### [SUPPLIED PASSAGE]
════════════════════

An Evergreen Christmas is a 2014 American holiday independent film written by Jeremy Culver and Morgen Culver and directed by Jeremy Culver as Culver’s first narrative feature. The film stars Charleene Closshey, Robert Loggia, Naomi Judd, Tyler Ritter, Booboo Stewart, Greer Grammer and Jake Sandvig and is set in the fictional town of Balsam Falls, Tennessee. Principal photography began in Charlotte, NC February 2013. The film released direct to DVD on November 4, 2014 with premiere theater screenings in Nashville, TN and Tampa, FL. The film was available on Netflix for 38 months from December 20, 2014 until January 21, 2018. The film is rated PG.

Cast
Main
 Charleene Closshey as Evergreen “Evie” Lee
 Robert Loggia as “Pops”
 Naomi Judd as Miss Honey
 Tyler Ritter as Adam Milloy
 Booboo Stewart as Angel Velenquez
 Greer Grammer as Annabelle Jones
 Jake Sandvig as Chez Walsh
Supporting
 Brantley Pollock as Thomas
 Tiz McWilliams as Becky Tamora
 Jesse Moore as Joe
 Sal Lopez as Jose Velenquez
 Dyana Ortelli as Rosie Velenquez
 Alex Van as Jacob Jones
 Skyler Stonestreet as Babette
Additional
 Don Hartman as the Inspector
 Russell Cook as Owen Lee
 Jonathan Bedford as the Shepherd DJ
 Charles Closshey as Pat

Reception
The film received mixed reviews.

════════════════════

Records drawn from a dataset
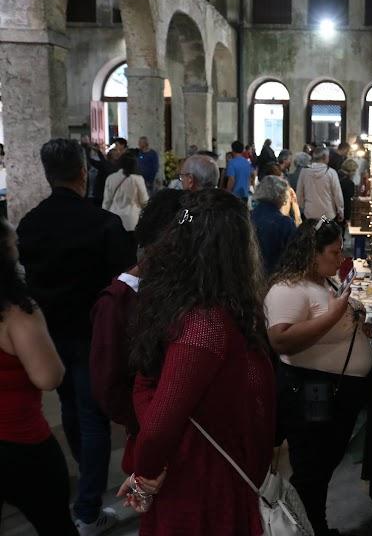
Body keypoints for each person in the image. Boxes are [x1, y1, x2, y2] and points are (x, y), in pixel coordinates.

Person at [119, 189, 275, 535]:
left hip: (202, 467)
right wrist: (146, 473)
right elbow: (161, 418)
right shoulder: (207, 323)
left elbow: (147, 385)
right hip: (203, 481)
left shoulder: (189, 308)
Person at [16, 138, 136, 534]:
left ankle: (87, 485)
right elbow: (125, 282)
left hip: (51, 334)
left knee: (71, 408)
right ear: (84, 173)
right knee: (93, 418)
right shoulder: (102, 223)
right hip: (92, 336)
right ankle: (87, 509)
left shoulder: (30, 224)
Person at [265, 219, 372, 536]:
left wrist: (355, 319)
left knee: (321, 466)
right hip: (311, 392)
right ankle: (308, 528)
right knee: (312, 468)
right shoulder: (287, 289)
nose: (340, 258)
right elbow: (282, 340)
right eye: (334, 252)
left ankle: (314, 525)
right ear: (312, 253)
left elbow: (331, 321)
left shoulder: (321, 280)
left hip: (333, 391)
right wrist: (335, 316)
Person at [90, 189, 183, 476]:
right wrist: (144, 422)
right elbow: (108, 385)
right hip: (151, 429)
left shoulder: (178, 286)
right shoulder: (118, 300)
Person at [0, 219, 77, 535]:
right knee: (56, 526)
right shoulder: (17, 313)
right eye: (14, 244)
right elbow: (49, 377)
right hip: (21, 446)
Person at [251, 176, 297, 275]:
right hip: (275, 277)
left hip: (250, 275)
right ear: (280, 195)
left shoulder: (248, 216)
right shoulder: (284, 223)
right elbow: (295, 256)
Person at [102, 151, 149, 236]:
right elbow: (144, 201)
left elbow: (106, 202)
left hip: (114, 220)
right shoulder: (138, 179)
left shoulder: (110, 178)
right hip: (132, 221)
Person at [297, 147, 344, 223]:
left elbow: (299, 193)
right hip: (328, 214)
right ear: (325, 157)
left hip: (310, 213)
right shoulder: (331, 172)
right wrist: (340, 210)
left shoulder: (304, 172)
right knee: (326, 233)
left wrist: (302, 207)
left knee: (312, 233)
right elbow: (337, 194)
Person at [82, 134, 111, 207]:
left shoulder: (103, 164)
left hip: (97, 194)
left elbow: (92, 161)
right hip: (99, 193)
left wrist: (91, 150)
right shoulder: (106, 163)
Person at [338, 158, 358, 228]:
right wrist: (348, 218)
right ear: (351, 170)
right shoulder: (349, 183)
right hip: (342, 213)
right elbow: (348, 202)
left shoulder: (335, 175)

════════════════════

### [THINGS TO DO]
(1) List every actor the film article places under the "Supporting" cast heading, with the role each plays.
(2) Retype the film article from "An Evergreen Christmas" to "is rated PG.".
None of the data is needed for this work.

### [SOLUTIONS IN ORDER]
(1)
Brantley Pollock as Thomas
Tiz McWilliams as Becky Tamora
Jesse Moore as Joe
Sal Lopez as Jose Velenquez
Dyana Ortelli as Rosie Velenquez
Alex Van as Jacob Jones
Skyler Stonestreet as Babette

(2)
An Evergreen Christmas is a 2014 American holiday independent film written by Jeremy Culver and Morgen Culver and directed by Jeremy Culver as Culver’s first narrative feature. The film stars Charleene Closshey, Robert Loggia, Naomi Judd, Tyler Ritter, Booboo Stewart, Greer Grammer and Jake Sandvig and is set in the fictional town of Balsam Falls, Tennessee. Principal photography began in Charlotte, NC February 2013. The film released direct to DVD on November 4, 2014 with premiere theater screenings in Nashville, TN and Tampa, FL. The film was available on Netflix for 38 months from December 20, 2014 until January 21, 2018. The film is rated PG.